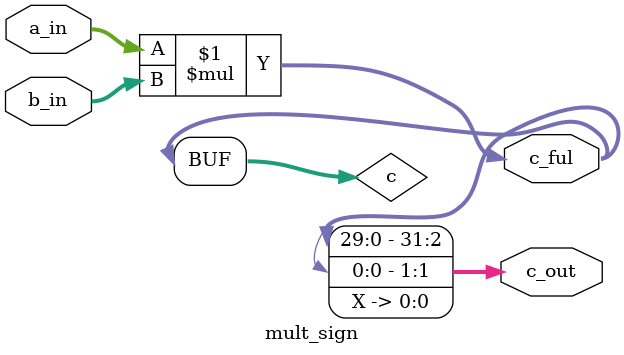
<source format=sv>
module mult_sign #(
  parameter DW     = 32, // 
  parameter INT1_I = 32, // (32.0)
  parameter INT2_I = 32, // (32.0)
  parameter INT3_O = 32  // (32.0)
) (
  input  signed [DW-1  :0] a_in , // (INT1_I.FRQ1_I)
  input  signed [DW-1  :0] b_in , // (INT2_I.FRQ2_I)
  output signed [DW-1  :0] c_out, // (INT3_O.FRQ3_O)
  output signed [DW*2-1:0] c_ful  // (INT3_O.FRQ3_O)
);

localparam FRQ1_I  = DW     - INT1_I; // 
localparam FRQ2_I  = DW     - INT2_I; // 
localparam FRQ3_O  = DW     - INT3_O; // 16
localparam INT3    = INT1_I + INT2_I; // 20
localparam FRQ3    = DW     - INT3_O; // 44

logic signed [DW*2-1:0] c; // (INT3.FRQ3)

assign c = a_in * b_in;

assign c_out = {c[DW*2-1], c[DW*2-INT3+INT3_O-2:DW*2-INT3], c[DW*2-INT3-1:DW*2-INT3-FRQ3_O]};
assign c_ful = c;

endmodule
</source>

# # # #

▶ **Exercise objective**
With images omitted, retype the data word for word.

▶ **Task answer**
<source format=sv>
module mult_sign #(
  parameter DW     = 32, // 
  parameter INT1_I = 32, // (32.0)
  parameter INT2_I = 32, // (32.0)
  parameter INT3_O = 32  // (32.0)
) (
  input  signed [DW-1  :0] a_in , // (INT1_I.FRQ1_I)
  input  signed [DW-1  :0] b_in , // (INT2_I.FRQ2_I)
  output signed [DW-1  :0] c_out, // (INT3_O.FRQ3_O)
  output signed [DW*2-1:0] c_ful  // (INT3_O.FRQ3_O)
);

localparam FRQ1_I  = DW     - INT1_I; // 
localparam FRQ2_I  = DW     - INT2_I; // 
localparam FRQ3_O  = DW     - INT3_O; // 16
localparam INT3    = INT1_I + INT2_I; // 20
localparam FRQ3    = DW     - INT3_O; // 44

logic signed [DW*2-1:0] c; // (INT3.FRQ3)

assign c = a_in * b_in;

assign c_out = {c[DW*2-1], c[DW*2-INT3+INT3_O-2:DW*2-INT3], c[DW*2-INT3-1:DW*2-INT3-FRQ3_O]};
assign c_ful = c;

endmodule
</source>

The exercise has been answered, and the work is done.